Large scale food services now have the option of diverting table scraps into a composting digester unit that turns waste food into electricity or natural gas (your choice) plus fertilizer for lawns and gardens.
Rising costs of trash removal have brought about consultants who reduce trash for companies. One technique that trash reduction consultants use is Pre-cycling. This means to re-purpose things. Creative use of recycling, composting, and pre-cycling can reduce trash burdens on homes, institutions, and corporations to near zero. This saves money with regards to trash removal but it also reduces bad air that leaks out of trash dumps.

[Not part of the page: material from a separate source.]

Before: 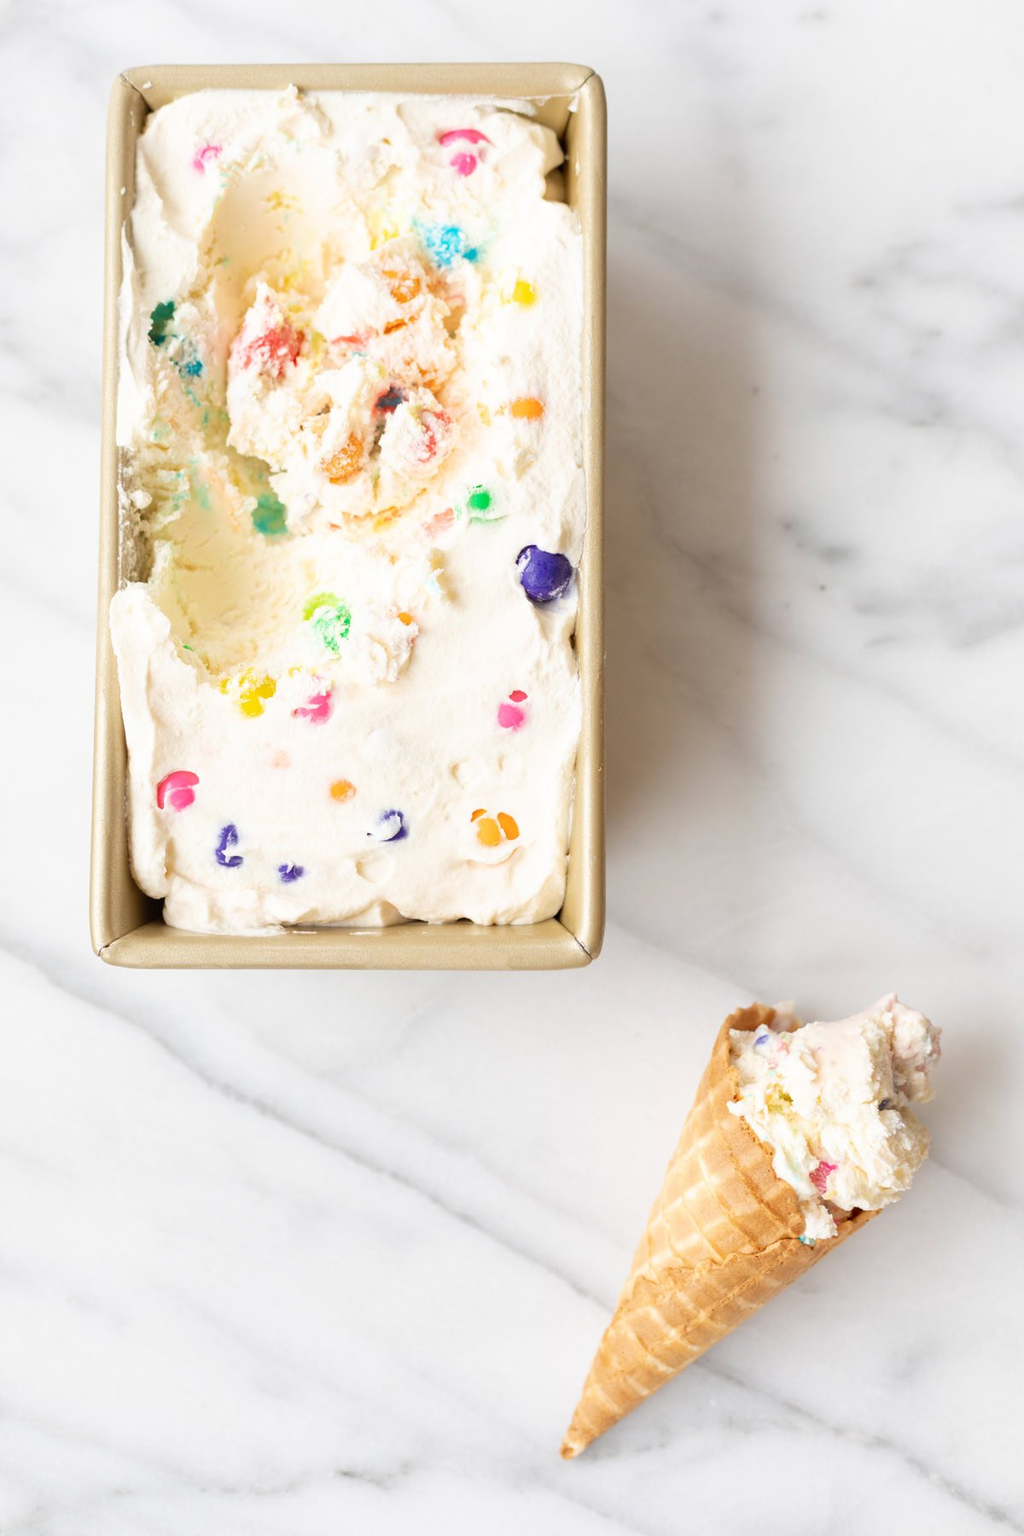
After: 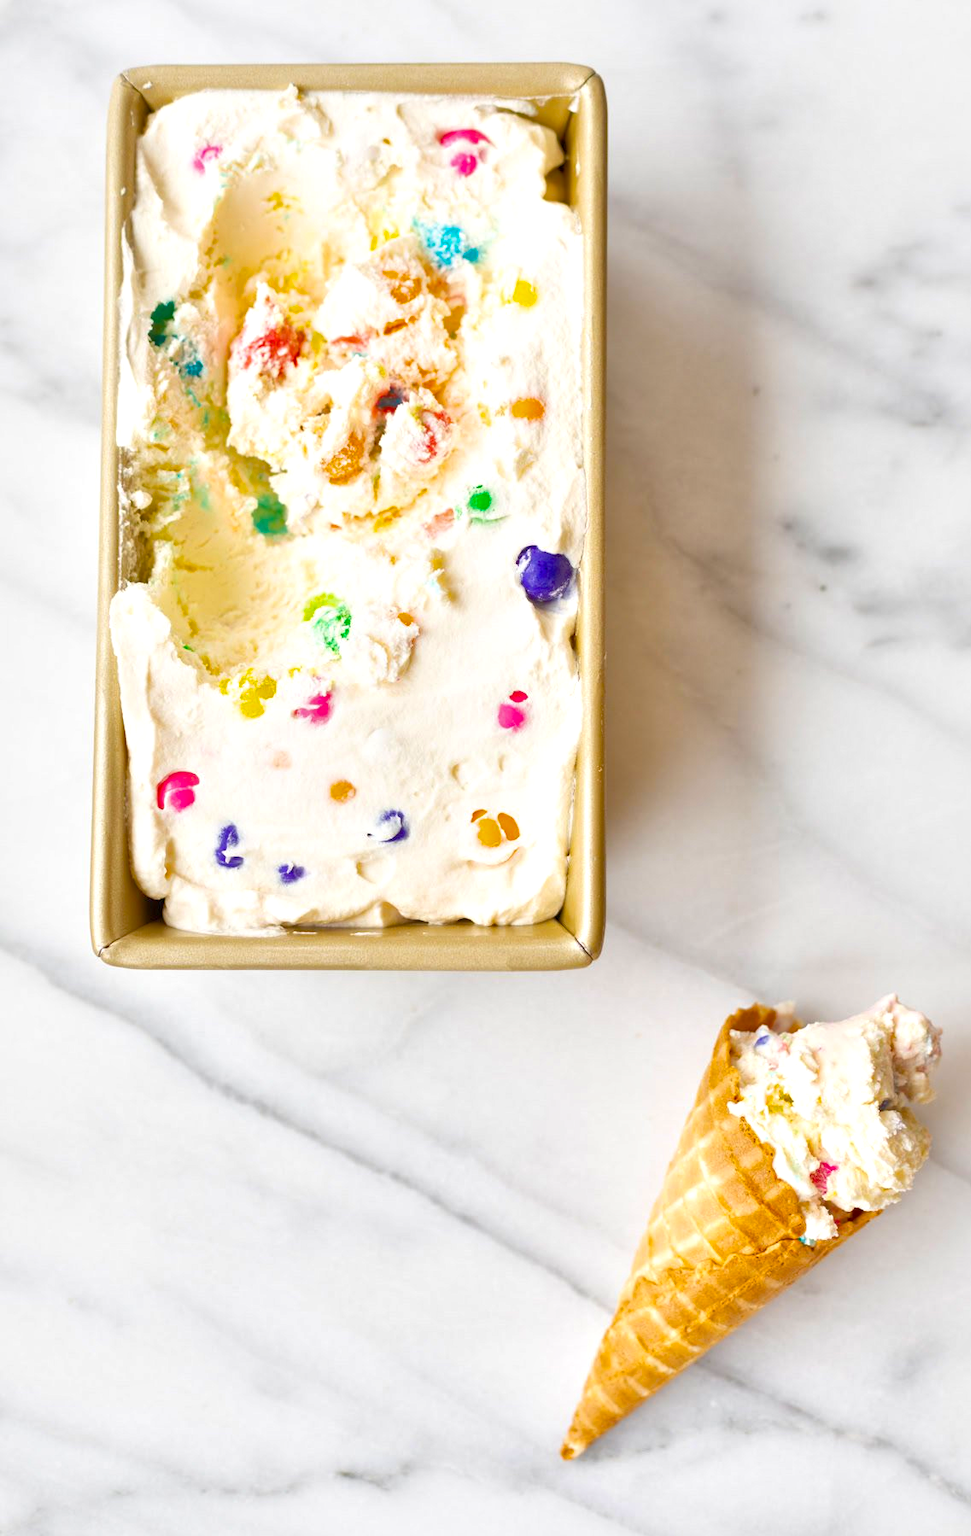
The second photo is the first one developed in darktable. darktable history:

Here is an example of pre-cycling: In my neighborhood, there are plenty of citrus trees. Each year, homeowners wind up throwing away large quantities of un-used citrus from their trees. Even now, with a local composting service (converting community-wide kitchen scraps and yard scraps into natural gas), even with this local service, there is still something worthwhile to do with excess citrus. One puts citrus peels (no pulp-just peels) into a glass jar in the refrigerator and adds white vinegar. In a couple of days, one has fully functional citrus cleaner for use in a variety of cleaning/handwashing tasks. Note that is is a natural cleaner with no harmful or toxic chemicals added to it.
Our weekly trash around my home office has changed greatly through this past year. Now, only about 15% of our weekly trash goes to the landfill.